While hiberNATION is the messy accident of life with Covid-19, Decibel
New Music Ensemble’s response is more sophisticated. Its 2 Minutes from Home project showcases a bespoke iOS app,
Decibel ScorePlayer, which allows multiple performers to play a work together, following a place marker across a score. It’s similar to the paperless sheet-music apps now being adopted by many mainstream ensembles, including the Australian Chamber Orchestra. But instead of being confined to traditional music notation – such as crotchets and quavers on manuscript paper – it can accommodate any kind of notation from a traditional stave to an infographic to a freehand doodle. Not only that, but it can also be annotated, colour coded, and set to run forwards or backwards or even to track a random path through a graphic score because, well, why not?
After Covid-19 shut down Decibel’s live program in 2020, the ensemble redirected its funding towards commissioning new work. Twenty new works, in fact, for 20 composers around the world. Each work is two minutes long, and created for the Decibel ScorePlayer. The ensemble members perform from their homes, “making and experiencing music apart, together”. The short videos, put together by Karl Ockelford, combine the graphic score with the musicians’ playing in real time. A new one gets posted on Vimeo every second Friday, alongside a podcast interview between the composer and an ensemble member. As I write this, there are six.

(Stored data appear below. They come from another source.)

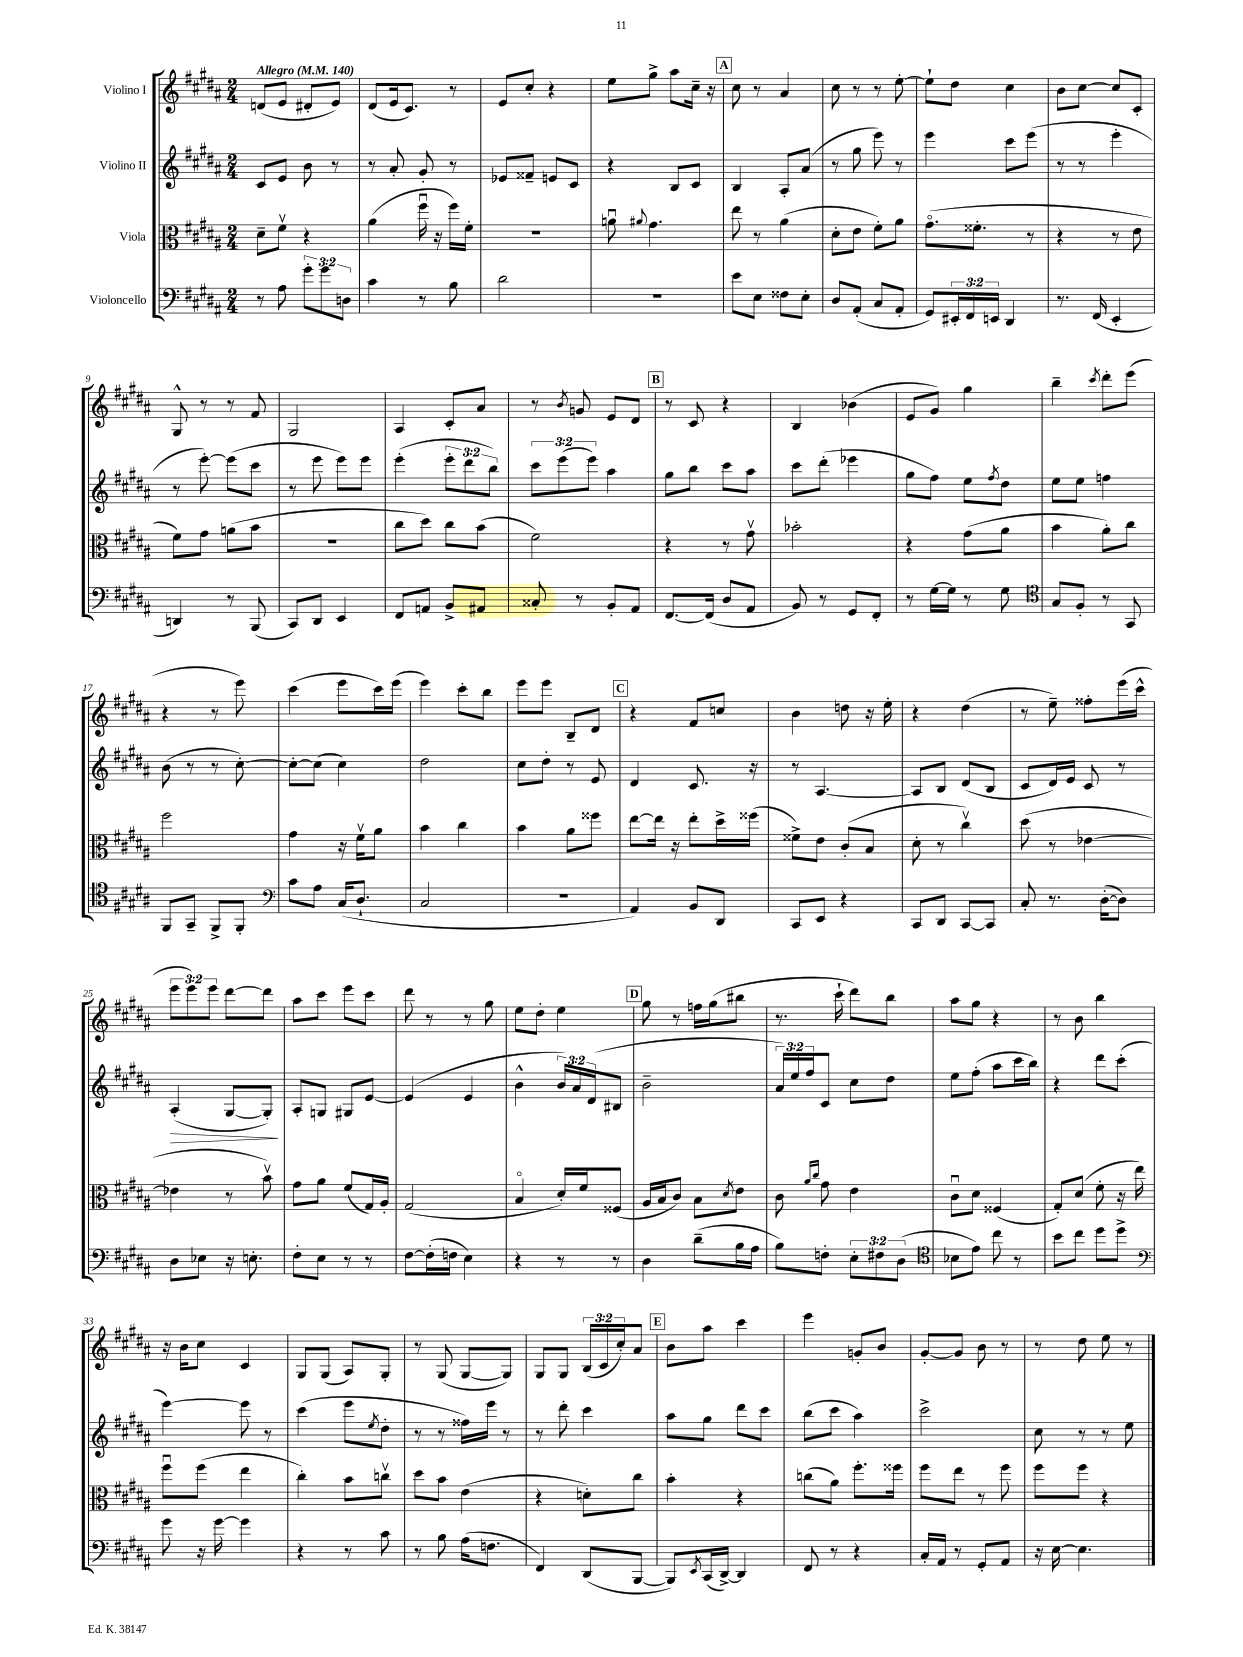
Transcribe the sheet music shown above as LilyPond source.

<<
\new StaffGroup <<
\new Staff = "s0" \with { instrumentName = "Violino I" } {
    \clef treble \key b \major \numericTimeSignature \time 2/4 \override Staff.TupletNumber.text = #tuplet-number::calc-fraction-text \tempo "Allegro" 4 = 140
    d'8( e'8 dis'8-. e'8) |
    dis'8( e'16 cis'8.) r8 |
    e'8 cis''8-. r4 |
    e''8 gis''8-> ais''8 cis''16-- r16 |
    \mark \markup { \box "A" } cis''8 r8 ais'4 |
    cis''8 r8 r8 e''8~-. |
    e''8-! dis''8 cis''4 |
    b'8 cis''8~ cis''8 cis'8-. |
    gis8-^ r8 r8 fis'8 |
    gis2 |
    ais4 cis'8-. ais'8 |
    r8 \acciaccatura { b'8 } g'8 e'8 dis'8 |
    \mark \markup { \box "B" } r8 cis'8 r4 |
    b4 bes'4( |
    e'8 gis'8) gis''4 |
    b''4-- \acciaccatura { cis'''8 } dis'''8-. e'''8( |
    r4 r8 e'''8) |
    cis'''4( e'''8 cis'''16) e'''16( |
    e'''4) cis'''8-. b''8 |
    e'''8 e'''8 b8-- dis'8 |
    \mark \markup { \box "C" } r4 fis'8 c''8 |
    b'4 d''8 r16 e''16-. |
    r4 dis''4( |
    r8 e''8--) fisis''8-. e'''16( cis'''16-^ |
    \tuplet 3/2 { e'''8 e'''8) e'''8 } dis'''8~ dis'''8 |
    ais''8 cis'''8 e'''8 cis'''8 |
    dis'''8 r8 r8 gis''8 |
    e''8 dis''8-. e''4 |
    \mark \markup { \box "D" } gis''8 r8 f''16 gis''16( bis''8 |
    r8. cis'''16-! dis'''8) b''8 |
    ais''8 gis''8 r4 |
    r8 b'8 b''4 |
    r16 b'16 cis''8 cis'4 |
    gis8 gis8( ais8) gis8-. |
    r8 gis8( gis8~ gis8) |
    gis8 gis8 \tuplet 3/2 { b16( cis'16 cis''16-.) } ais'8 |
    \mark \markup { \box "E" } b'8 ais''8 cis'''4 |
    e'''4 g'8-. b'8 |
    gis'8~-. gis'8 b'8 r8 |
    r8 dis''8 e''8 r8 \bar "|." |
}
\new Staff = "s1" \with { instrumentName = "Violino II" } {
    \clef treble \key b \major \numericTimeSignature \time 2/4 \override Staff.TupletNumber.text = #tuplet-number::calc-fraction-text
    cis'8 e'8 b'8 r8 |
    r8 ais'8-. gis'8-. r8 |
    ees'8 fisis'8-- e'8 cis'8 |
    r4 b8 cis'8 |
    \mark \markup { \box "A" } b4 ais8-. ais'8( |
    r8 gis''8 e'''8) r8 |
    e'''4 cis'''8 e'''8( |
    r8 r8 e'''4-. |
    r8 e'''8~-.) e'''8( cis'''8 |
    r8 e'''8 e'''8) e'''8 |
    e'''4-.( \tuplet 3/2 { e'''8-. dis'''8 b''8) } |
    \tuplet 3/2 { cis'''8 e'''8( e'''8) } ais''4 |
    \mark \markup { \box "B" } gis''8 b''8 cis'''8 ais''8 |
    cis'''8 dis'''8-.( ees'''4 |
    gis''8 fis''8) e''8 \acciaccatura { fis''8 } dis''8 |
    e''8 e''8 f''4 |
    b'8( r8 r8 cis''8~-.) |
    cis''8~-. cis''8( cis''4) |
    dis''2 |
    cis''8 dis''8-. r8 e'8 |
    \mark \markup { \box "C" } dis'4 cis'8. r16 |
    r8 ais4.~ |
    ais8 b8 dis'8( b8 |
    cis'8 dis'16) e'16 cis'8 r8 |
    ais4-.\>( gis8~ gis8-.\!) |
    ais8-. g8 gis8 e'8~ |
    e'4( e'4 |
    b'4-^ \tuplet 3/2 { b'16) ais'16 dis'16( } bis8 |
    \mark \markup { \box "D" } b'2-- |
    \tuplet 3/2 { ais'16) e''16 fis''16 } cis'8 cis''8 dis''8 |
    e''8 fis''8-.( ais''8 cis'''16 b''16) |
    r4 dis'''8 cis'''8-.( |
    e'''4~) e'''8 r8 |
    cis'''4( e'''8 \acciaccatura { e''8 } dis''8-. |
    r8 r8 fisis''16) e'''16 r8 |
    r8 dis'''8-. cis'''4 |
    \mark \markup { \box "E" } ais''8 gis''8 dis'''8 cis'''8 |
    b''8( cis'''8 ais''4) |
    cis'''2-> |
    cis''8 r8 r8 e''8 \bar "|." |
}
\new Staff = "s2" \with { instrumentName = "Viola" } {
    \clef alto \key b \major \numericTimeSignature \time 2/4
    dis'8-- fis'8\upbow r4 |
    ais'4( fis''16\downbow r16 fis''16) fis'16-. |
    R2 |
    a'8\downbow \appoggiatura { ais'8 } gis'4. |
    \mark \markup { \box "A" } e''8 r8 ais'4( |
    dis'8-. e'8 fis'8-.) ais'8 |
    gis'8.\flageolet( fisis'8.-. r8 |
    r4 r8 e'8 |
    fis'8) gis'8 a'8( b'8 |
    R2 |
    cis''8 dis''8) cis''8 b'8( |
    fis'2) |
    \mark \markup { \box "B" } r4 r8 gis'8\upbow |
    bes'2-. |
    r4 gis'8( ais'8 |
    b'4 ais'8-.) cis''8 |
    fis''2 |
    gis'4 r16 fis'16\upbow ais'8 |
    b'4 cis''4 |
    b'4 ais'8 fisis''8 |
    \mark \markup { \box "C" } e''8~ e''16 r16 e''8-. dis''16-> fisis''16( |
    fisis'8->) e'8 cis'8-.( b8 |
    dis'8-. r8 cis''4\upbow) |
    dis''8( r8 ees'4~ |
    ees'4 r8 b'8\upbow) |
    gis'8 ais'8 fis'8( gis16) ais16-. |
    gis2( |
    b4\flageolet dis'16-.) fis'16 fisis8( |
    \mark \markup { \box "D" } ais16 b16 cis'8) b8 \acciaccatura { dis'8 } e'8 |
    cis'8 \grace { ais'16 cis''16 } gis'8 e'4 |
    cis'8\downbow dis'8 fisis4( |
    gis8-.) dis'8( fis'8-. r16 e''16) |
    fis''8\downbow fis''8( e''4 |
    cis''4-.) b'8 c''8\upbow |
    dis''8 b'8 e'4( |
    r4 d'8-.) cis''8 |
    \mark \markup { \box "E" } b'4-. r4 |
    c''8( ais'8) fis''8.-. fisis''16 |
    fis''8 e''8 r8 fis''8 |
    fis''8 fis''8 r4 \bar "|." |
}
\new Staff = "s3" \with { instrumentName = "Violoncello" } {
    \clef bass \key b \major \numericTimeSignature \time 2/4 \override Staff.TupletNumber.text = #tuplet-number::calc-fraction-text
    r8 ais8 \tuplet 3/2 { gis'8-. gis'8 d8 } |
    cis'4 r8 b8 |
    dis'2 |
    R2 |
    \mark \markup { \box "A" } e'8 e8 fisis8 e8-. |
    dis8 ais,8-.( cis8 ais,8-. |
    gis,8) \tuplet 3/2 { eis,16-. fis,16 e,16 } dis,4 |
    r8. fis,16( e,4-. |
    d,4) r8 b,,8( |
    cis,8) dis,8 e,4 |
    fis,8 a,8 b,8-> ais,8 |
    cisis8-. r8 b,8-. ais,8 |
    \mark \markup { \box "B" } fis,8.~ fis,16( dis8 ais,8 |
    b,8) r8 gis,8 fis,8-. |
    r8 gis16~ gis16 r8 gis8 |
    \clef tenor gis8 fis8-. r8 gis,8 |
    fis,8 gis,8-- fis,8-> fis,8-. |
    \clef bass cis'8 ais8 cis16( dis8.-! |
    cis2 |
    R2 |
    \mark \markup { \box "C" } ais,4) b,8 dis,8 |
    cis,8 e,8 r4 |
    cis,8 dis,8 cis,8~ cis,8 |
    cis8-. r8. dis16~-.( dis8) |
    dis8 ees8 r16 e8.-. |
    fis8-. e8 r8 r8 |
    fis8~ fis16-.( f16 e4) |
    r4 r8 r8 |
    \mark \markup { \box "D" } dis4 dis'8--( b16 ais16 |
    b8) f8-. \tuplet 3/2 { e8-. fis8 dis8( } |
    \clef tenor bes8 e'8) cis''8 r8 |
    b'8 cis''8 dis''8 dis''8-> |
    \clef bass gis'8 r16 gis'16~ gis'4 |
    r4 r8 cis'8 |
    r8 b8 ais16( f8. |
    fis,4) dis,8( b,,8~ |
    \mark \markup { \box "E" } b,,8) \acciaccatura { e,8 } cis,16( dis,16~->) dis,4 |
    fis,8 r8 r4 |
    cis16-. ais,16 r8 gis,8-. ais,8 |
    r16 e16~ e4. \bar "|." |
}
>>
>>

It’s only when you sit down to view these miniatures that you begin to conceive of the possibilities. Yes, they are just two minutes long, but there is so much going on in each work. Louise Devenish’s Taut, for example, is disarmingly simple: six players, each with a china bowl, and six dotted lines indicating what to play. But behind its DIY simplicity is the idea of proliferating information, the drips of data about Covid-19 creating a complex, polyrhythmic cacophony. Or there’s the grungy noise of Gail Priest’s 6 Grades of Grain, where elliptical shapes of different grades of sandpaper form a collage for five players to interpret, sonically. Or the analog charm of Lionel Marchetti’s La Patience, constructed from ripped manuscript paper and inky scribbles. This is not background music: this is art that demands your full attention for two minutes of intense sensory immersion, where sounds and visuals and ideas are intricately woven together.
No doubt theatres and concert halls will reopen, and live music will crawl out from its Covid-19 cocoon some time in the future. But the New Music scene is not inclined to hold its breath – not for the “new normal”, not for adequate funding or even a favourable political environment. It’s doing what it always does: making music for now.